Treatment patterns for ductal carcinoma in situ (DCIS) have shifted since the 1990s, with more U.S. women opting for lumpectomy in combination with radiation rather than single-breast mastectomy, according to a study lead by Duke Cancer Institute researchers.
But the researchers also found an increased tendency for women to seek removal of both breasts, despite their analysis that cancer survival rates remained similar regardless of the form of treatment.
The findings, published online this month in the Journal of the National Cancer Institute, raise new questions in the ongoing debate about the best way to treat the non-invasive, yet potentially early cancer cells that define DCIS.
“With this analysis, we sought to determine what treatment women selected when diagnosed with DCIS, and whether there was any impact in mortality with the different treatments,” said senior author E. Shelley Hwang, M.D., chief of breast surgery at the Duke Cancer Institute.
“This is an important women’s health issue, and we still do not have enough data around what the best treatment is,” Hwang said. “Studies like ours should be viewed as a call for well-designed clinical trials that could provide more information to better guide both doctors and patients.”
Hwang and colleagues used data from the Surveillance, Epidemiology, and End Results (SEER) program in the United States and analyzed more than 121,000 cases between 1991 and 2010 in which women were diagnosed with DCIS.
The researchers found that in general, patients have opted for less extensive surgery over time, with rates of single mastectomy declining to 19.3 percent from 44.9 percent, while rates of lumpectomy and radiation increasing to 46.8 percent from 24.2 percent. Sentinel node biopsies were also increasingly used instead of the more extensive axillary dissections, in which numerous lymph nodes are removed.
Those trends, however, are accompanied by a rise in double mastectomies, from 0 percent to 8.5 percent, often among younger women.
"We need more and better evidence for the therapies we recommend to each individual patient to make sure that our interventions are indeed benefiting them."
-Shelley Hwang, MD, Professor of Surgery
Differences in overall survival were associated with the types of treatment, indicating that differences in general health may impact treatment choice. The highest 10-year overall survival rate (89.6 percent) was observed among patients who underwent lumpectomy combined with radiation, followed by mastectomy (86.1 percent) and lumpectomy alone (80.6 percent).
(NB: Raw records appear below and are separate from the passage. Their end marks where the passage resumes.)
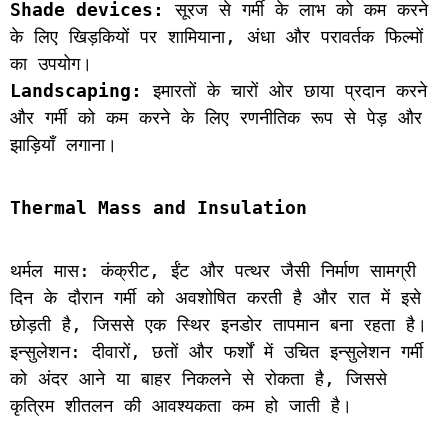
Shade devices:
 सूरज से गर्मी के लाभ को कम करने 
के लिए खिड़कियों पर शामियाना, अंधा और परावर्तक फिल्मों 
का उपयोग।
Landscaping:
 इमारतों के चारों ओर छाया प्रदान करने 
और गर्मी को कम करने के लिए रणनीतिक रूप से पेड़ और 
झाड़ियाँ लगाना।
Thermal Mass and Insulation
थर्मल मास: कंक्रीट, ईंट और पत्थर जैसी निर्माण सामग्री 
दिन के दौरान गर्मी को अवशोषित करती है और रात में इसे 
छोड़ती है, जिससे एक स्थिर इनडोर तापमान बना रहता है। 
इन्सुलेशन: दीवारों, छतों और फर्शों में उचित इन्सुलेशन गर्मी 
को अंदर आने या बाहर निकलने से रोकता है, जिससे 
कृत्रिम शीतलन की आवश्यकता कम हो जाती है।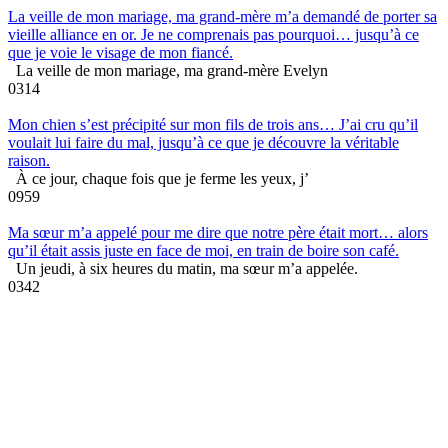
La veille de mon mariage, ma grand-mère m’a demandé de porter sa
vieille alliance en or. Je ne comprenais pas pourquoi… jusqu’à ce
que je voie le visage de mon fiancé.
La veille de mon mariage, ma grand-mère Evelyn
0
314
Mon chien s’est précipité sur mon fils de trois ans… J’ai cru qu’il
voulait lui faire du mal, jusqu’à ce que je découvre la véritable
raison.
À ce jour, chaque fois que je ferme les yeux, j’
0
959
Ma sœur m’a appelé pour me dire que notre père était mort… alors
qu’il était assis juste en face de moi, en train de boire son café.
Un jeudi, à six heures du matin, ma sœur m’a appelée.
0
342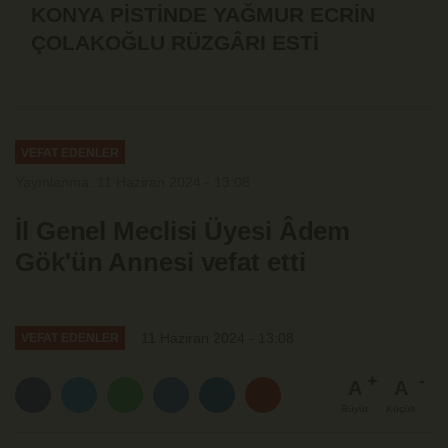
KONYA PİSTİNDE YAĞMUR ECRİN
ÇOLAKOĞLU RÜZGÂRI ESTİ
VEFAT EDENLER
Yayınlanma: 11 Haziran 2024 - 13:08
İl Genel Meclisi Üyesi Âdem
Gök'ün Annesi vefat etti
11 Haziran 2024 - 13:08
VEFAT EDENLER
A
A
Büyüt
Küçült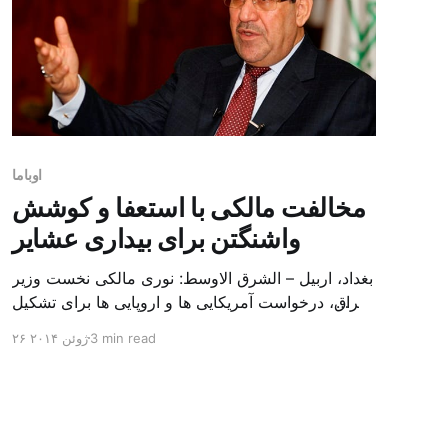
اوباما
مخالفت مالکی با استعفا و کوشش
واشنگتن برای بیداری عشایر
بغداد، اربیل – الشرق الاوسط: نوری مالکی نخست وزیر
عراق، درخواست آمریکایی ها و اروپایی ها برای تشکیل
کابینه مشارکت ملی و نیرومند را جهت رویارویی با
3 min read
۲۶ ژوئن ۲۰۱۴
پیامدهای امنیتی کشور رد کرد. او روز چهارشنبه( ۴ تیر)
طی اظهاراتی، همه این احتمالات را از میان برد. مالکی
حمله تندی علیه رقیبان سیاسی اش انجام داد [&helli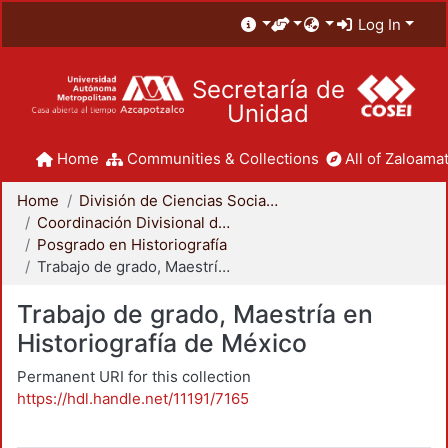
Log In
Secretaría de
Unidad
Home
Communities & Collections
All of Zaloamat
Home
División de Ciencias Sociales y Humanidades
Coordinación Divisional de Posgrado
Posgrado en Historiografía
Trabajo de grado, Maestría en Historiografía de México
Trabajo de grado, Maestría en
Historiografía de México
Permanent URI for this collection
https://hdl.handle.net/11191/7165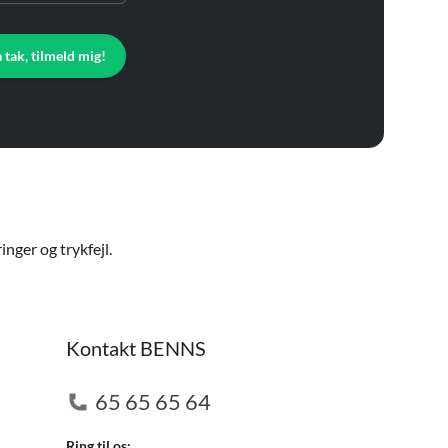
a tak, tilmeld mig!
nger og trykfejl.
Kontakt BENNS
65 65 65 64
Ring til os: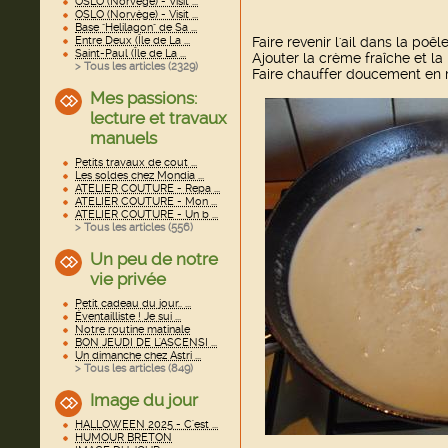
OSLO (Norvège) - Visit ...
OSLO (Norvège) - Visit ...
Base "Helilagon" de Sa ...
Entre Deux (Île de La ...
Faire revenir l'ail dans la poêle
Saint-Paul (Île de La ...
Ajouter la crème fraîche et l
> Tous les articles (
2329
)
Faire chauffer doucement en
Mes passions:
lecture et travaux
manuels
Petits travaux de cout ...
Les soldes chez Mondia ...
ATELIER COUTURE - Repa ...
ATELIER COUTURE - Mon ...
ATELIER COUTURE - Un b ...
> Tous les articles (
556
)
Un peu de notre
vie privée
Petit cadeau du jour.. ...
Éventailliste ! Je sui ...
Notre routine matinale
BON JEUDI DE L'ASCENSI ...
Un dimanche chez Astri ...
> Tous les articles (
849
)
Image du jour
HALLOWEEN 2025 - C'est ...
HUMOUR BRETON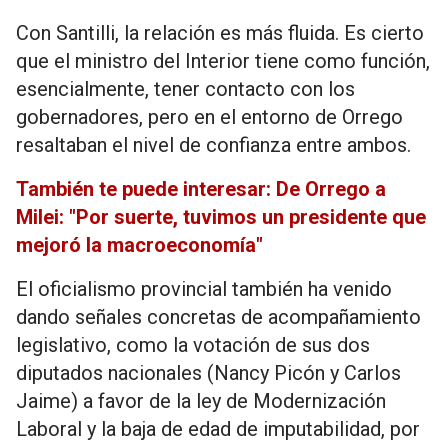
Con Santilli, la relación es más fluida. Es cierto
que el ministro del Interior tiene como función,
esencialmente, tener contacto con los
gobernadores, pero en el entorno de Orrego
resaltaban el nivel de confianza entre ambos.
También te puede interesar: De Orrego a
Milei: "Por suerte, tuvimos un presidente que
mejoró la macroeconomía"
El oficialismo provincial también ha venido
dando señales concretas de acompañamiento
legislativo, como la votación de sus dos
diputados nacionales (Nancy Picón y Carlos
Jaime) a favor de la ley de Modernización
Laboral y la baja de edad de imputabilidad, por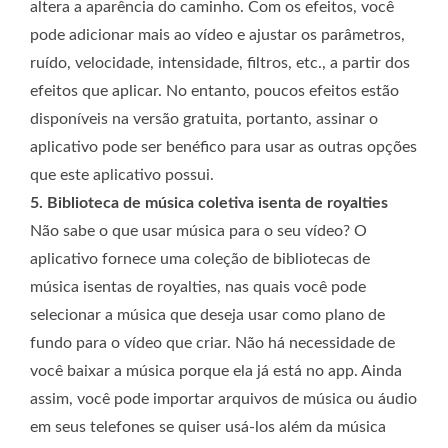
altera a aparência do caminho. Com os efeitos, você
pode adicionar mais ao vídeo e ajustar os parâmetros,
ruído, velocidade, intensidade, filtros, etc., a partir dos
efeitos que aplicar. No entanto, poucos efeitos estão
disponíveis na versão gratuita, portanto, assinar o
aplicativo pode ser benéfico para usar as outras opções
que este aplicativo possui.
5. Biblioteca de música coletiva isenta de royalties
Não sabe o que usar música para o seu vídeo? O
aplicativo fornece uma coleção de bibliotecas de
música isentas de royalties, nas quais você pode
selecionar a música que deseja usar como plano de
fundo para o vídeo que criar. Não há necessidade de
você baixar a música porque ela já está no app. Ainda
assim, você pode importar arquivos de música ou áudio
em seus telefones se quiser usá-los além da música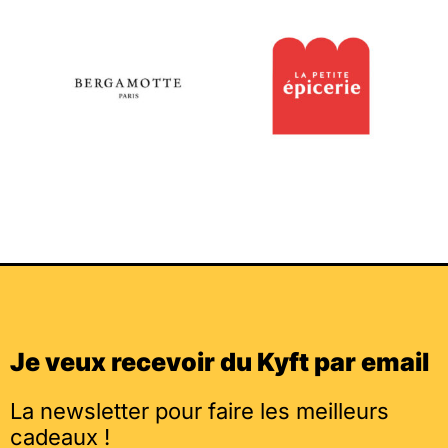
Je veux recevoir du Kyft par email
La newsletter pour faire les meilleurs
cadeaux !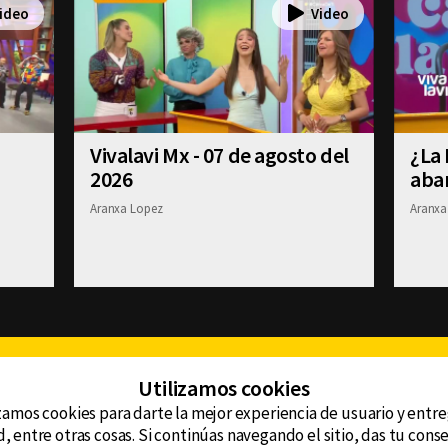
Vivalavi Mx - 07 de agosto del
¿La 
2026
aba
Aranxa Lopez
Aranxa
Facebook
Twitter
Youtube
Instagram
TikTok
Th
Utilizamos cookies
zamos cookies para darte la mejor experiencia de usuario y entr
, entre otras cosas. Si continúas navegando el sitio, das tu con
CONTACTO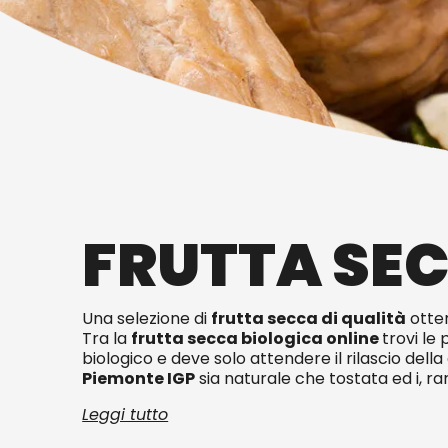
FRUTTA SEC
Una selezione di
frutta secca di qualità
otte
Tra la
frutta secca biologica online
trovi le
biologico e deve solo attendere il rilascio della 
Piemonte IGP
sia naturale che tostata ed i, ra
Leggi tutto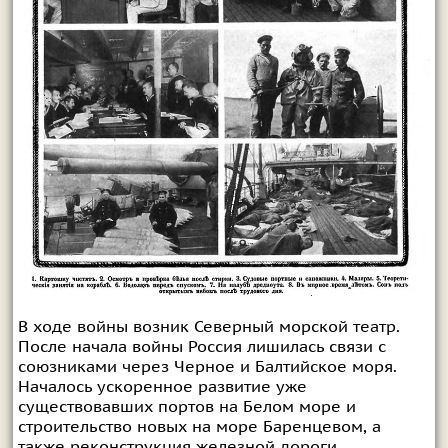
В ходе войны возник Северный морской театр.
После начала войны Россия лишилась связи с
союзниками через Черное и Балтийское моря.
Началось ускоренное развитие уже
существовавших портов на Белом море и
строительство новых на море Баренцевом, а
также реконструкция железной дороги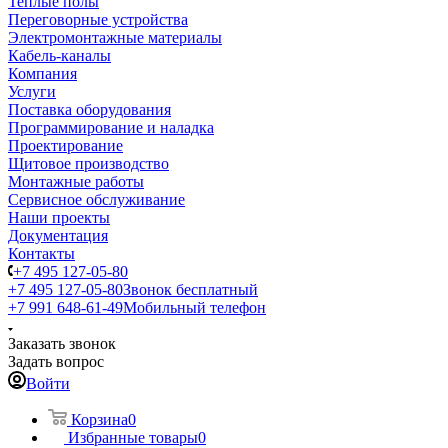
Теплые полы
Переговорные устройства
Электромонтажные материалы
Кабель-каналы
Компания
Услуги
Поставка оборудования
Программирование и наладка
Проектирование
Щитовое производство
Монтажные работы
Сервисное обслуживание
Наши проекты
Документация
Контакты
+7 495 127-05-80
+7 495 127-05-80
Звонок бесплатный
+7 991 648-61-49
Мобильный телефон
Заказать звонок
Задать вопрос
Войти
Корзина
0
Избранные товары
0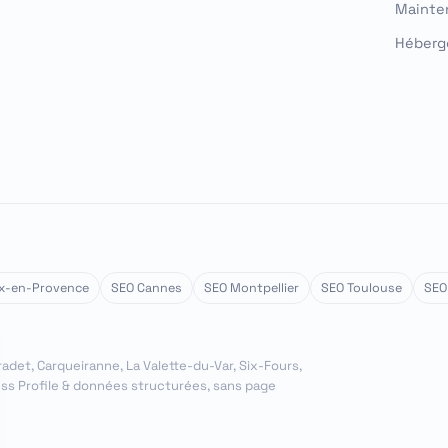
Mainte
Héberg
ix-en-Provence
SEO Cannes
SEO Montpellier
SEO Toulouse
SEO
radet, Carqueiranne, La Valette-du-Var, Six-Fours,
ss Profile & données structurées, sans page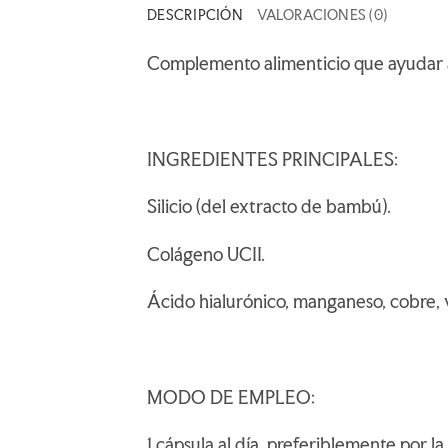
DESCRIPCIÓN
VALORACIONES (0)
Complemento alimenticio que ayudar a d
INGREDIENTES PRINCIPALES:
Silicio (del extracto de bambú).
Colágeno UCII.
Ácido hialurónico, manganeso, cobre, v
MODO DE EMPLEO:
1 cápsula al día, preferiblemente por l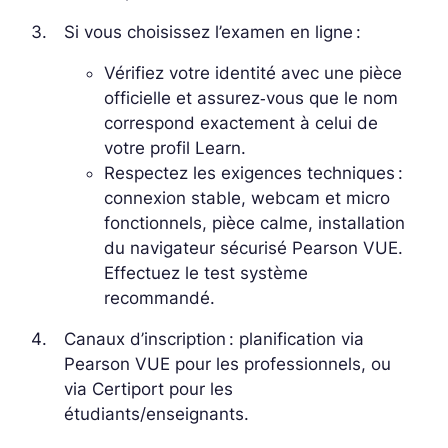
Si vous choisissez l’examen en ligne :
Vérifiez votre identité avec une pièce
officielle et assurez‑vous que le nom
correspond exactement à celui de
votre profil Learn.
Respectez les exigences techniques :
connexion stable, webcam et micro
fonctionnels, pièce calme, installation
du navigateur sécurisé Pearson VUE.
Effectuez le test système
recommandé.
Canaux d’inscription : planification via
Pearson VUE pour les professionnels, ou
via Certiport pour les
étudiants/enseignants.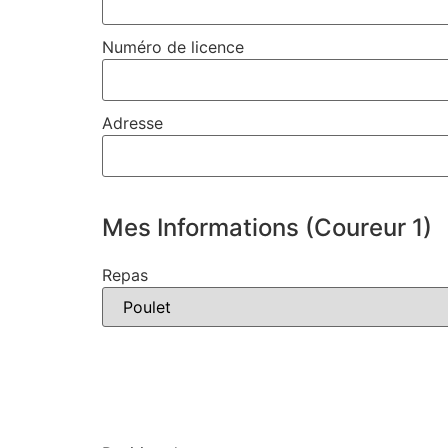
Numéro de licence
Adresse
Mes Informations (Coureur 1)
Repas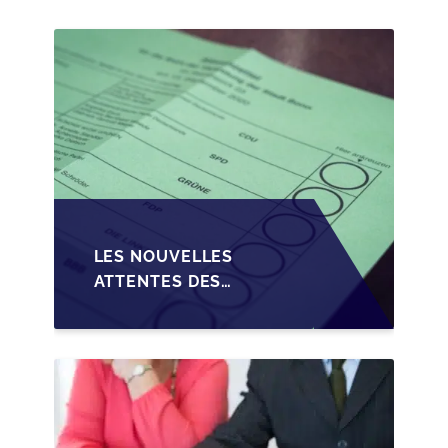
PME EN WALLONIE
LES NOUVELLES
ATTENTES DES
REPRENEURS DANS LA
TRANSMISSION DES
PME BELGES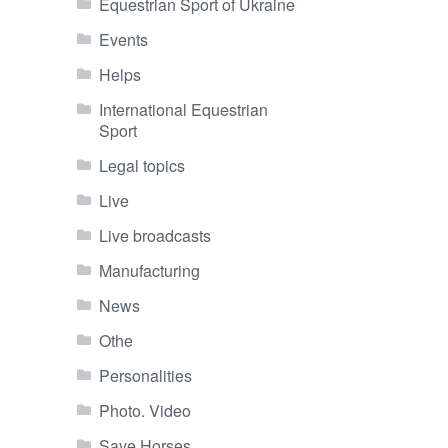
Equestrian Sport of Ukraine
Events
Helps
International Equestrian
Sport
Legal topics
Live
Live broadcasts
Manufacturing
News
Othe
Personalities
Photo. Video
Save Horses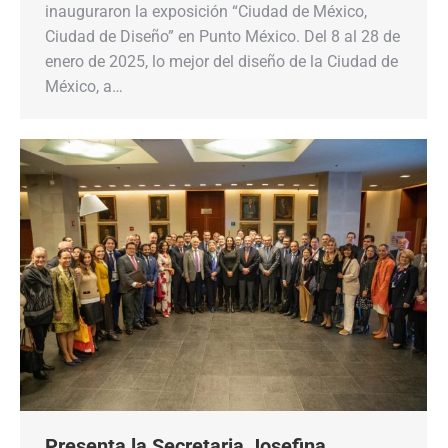
inauguraron la exposición “Ciudad de México,
Ciudad de Diseño” en Punto México. Del 8 al 28 de
enero de 2025, lo mejor del diseño de la Ciudad de
México, a…
Presenta la Secretaria Josefina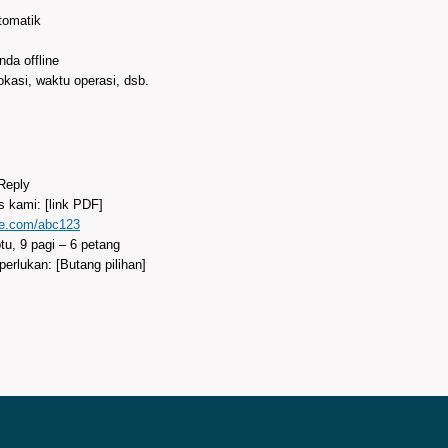
tomatik
nda offline
kasi, waktu operasi, dsb.
Reply
is kami: [link PDF]
le.com/abc123
tu, 9 pagi – 6 petang
 perlukan: [Butang pilihan]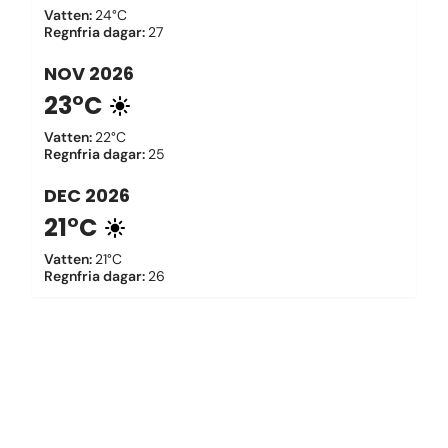
Vatten
:
24°C
Regnfria dagar
:
27
NOV
2026
23°C
Vatten
:
22°C
Regnfria dagar
:
25
DEC
2026
21°C
Vatten
:
21°C
Regnfria dagar
:
26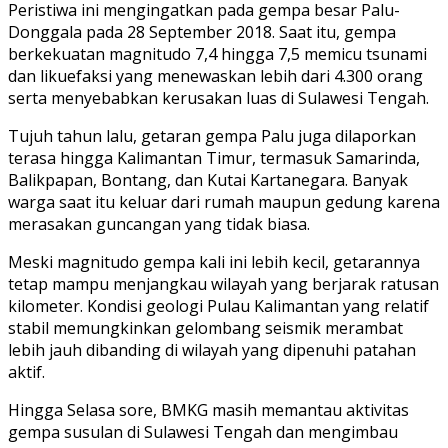
Peristiwa ini mengingatkan pada gempa besar Palu-
Donggala pada 28 September 2018. Saat itu, gempa
berkekuatan magnitudo 7,4 hingga 7,5 memicu tsunami
dan likuefaksi yang menewaskan lebih dari 4.300 orang
serta menyebabkan kerusakan luas di Sulawesi Tengah.
Tujuh tahun lalu, getaran gempa Palu juga dilaporkan
terasa hingga Kalimantan Timur, termasuk Samarinda,
Balikpapan, Bontang, dan Kutai Kartanegara. Banyak
warga saat itu keluar dari rumah maupun gedung karena
merasakan guncangan yang tidak biasa.
Meski magnitudo gempa kali ini lebih kecil, getarannya
tetap mampu menjangkau wilayah yang berjarak ratusan
kilometer. Kondisi geologi Pulau Kalimantan yang relatif
stabil memungkinkan gelombang seismik merambat
lebih jauh dibanding di wilayah yang dipenuhi patahan
aktif.
Hingga Selasa sore, BMKG masih memantau aktivitas
gempa susulan di Sulawesi Tengah dan mengimbau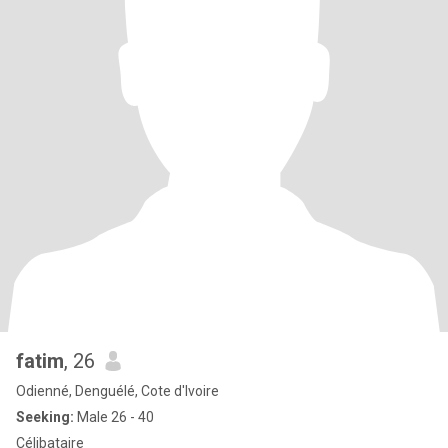
fatim
, 26
Odienné, Denguélé, Cote d'Ivoire
Seeking:
Male 26 - 40
Célibataire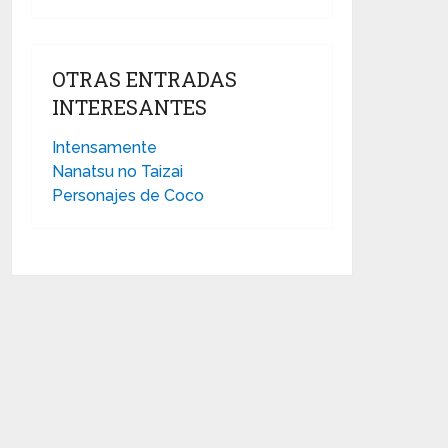
OTRAS ENTRADAS
INTERESANTES
Intensamente
Nanatsu no Taizai
Personajes de Coco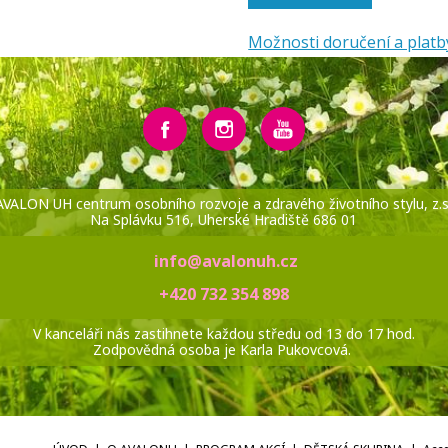
Možnosti doručení a platb
AVALON UH centrum osobního rozvoje a zdravého životního stylu, z.s
Na Splávku 516, Uherské Hradiště 686 01
info@avalonuh.cz
+420 732 354 898
V kanceláři nás zastihnete každou středu od 13 do 17 hod.
Zodpovědná osoba je Karla Pukovcová.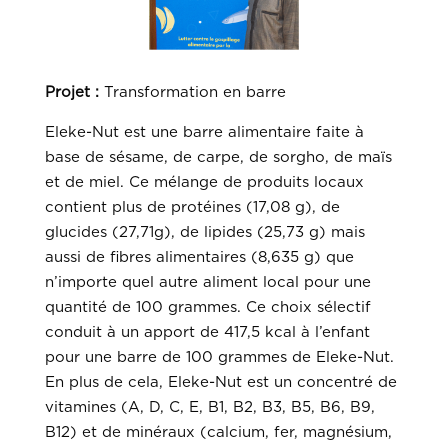
Projet :
Transformation en barre
Eleke-Nut est une barre alimentaire faite à
base de sésame, de carpe, de sorgho, de maïs
et de miel. Ce mélange de produits locaux
contient plus de protéines (17,08 g), de
glucides (27,71g), de lipides (25,73 g) mais
aussi de fibres alimentaires (8,635 g) que
n’importe quel autre aliment local pour une
quantité de 100 grammes. Ce choix sélectif
conduit à un apport de 417,5 kcal à l’enfant
pour une barre de 100 grammes de Eleke-Nut.
En plus de cela, Eleke-Nut est un concentré de
vitamines (A, D, C, E, B1, B2, B3, B5, B6, B9,
B12) et de minéraux (calcium, fer, magnésium,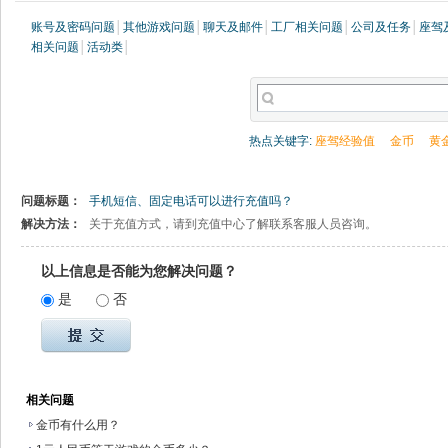
账号及密码问题
│
其他游戏问题
│
聊天及邮件
│
工厂相关问题
│
公司及任务
│
座驾
相关问题
│
活动类
│
热点关键字:
座驾经验值
金币
黄
问题标题：
手机短信、固定电话可以进行充值吗？
解决方法：
关于充值方式，请到充值中心了解联系客服人员咨询。
以上信息是否能为您解决问题？
是
否
相关问题
金币有什么用？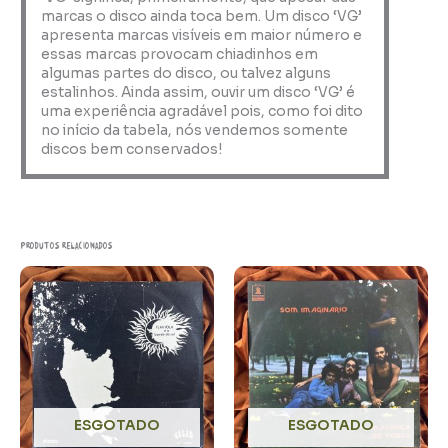
marcas o disco ainda toca bem. Um disco ‘VG’
apresenta marcas visíveis em maior número e
essas marcas provocam chiadinhos em
algumas partes do disco, ou talvez alguns
estalinhos. Ainda assim, ouvir um disco ‘VG’ é
uma experiência agradável pois, como foi dito
no início da tabela, nós vendemos somente
discos bem conservados!
Produtos relacionados
ESGOTADO
ESGOTADO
But when the researchers focused specifically on breast cancer deaths at 10 years, they found virtually identical rates between the treatment groups. Ten-year breast cancer survival rates were 98.9 percent for those who underwent lumpectomy plus radiation, 98.5 percent for mastectomy and 98.4 percent for lumpectomy alone.
“One of the things we wanted to examine was what happened to these women after they were diagnosed with DCIS,” Hwang said. “Overall, 9.2 percent of all deaths were due to breast cancer. However, the predominant cause of death was not breast cancer, but cardiovascular disease, which accounted for 33 percent of all deaths.”
Hwang said the exception was among women younger than age 50 with DCIS, where one-third of deaths resulted from breast cancer, highlighting the importance of aggressive treatment for those patients.
“What our study shows is that we urgently need clinical trials to know whether we are doing the right thing for this group of patients,” Hwang said. “This is not a question of providing no treatment or providing overly aggressive treatment, it’s an issue of providing the right individualized treatment for a group of patients with an excellent prognosis regardless of what treatment they receive. We need more and better evidence for the therapies we recommend to each individual patient to make sure that our interventions are indeed benefiting them.”
In addition to Hwang, study authors include Mathias Worni; Igor Akushevich; Rachel Greenup; Deba Sarma; Marc D. Ryser; and Evan R. Myers.
The National Institute on Aging provided funding support (R21 AG045245).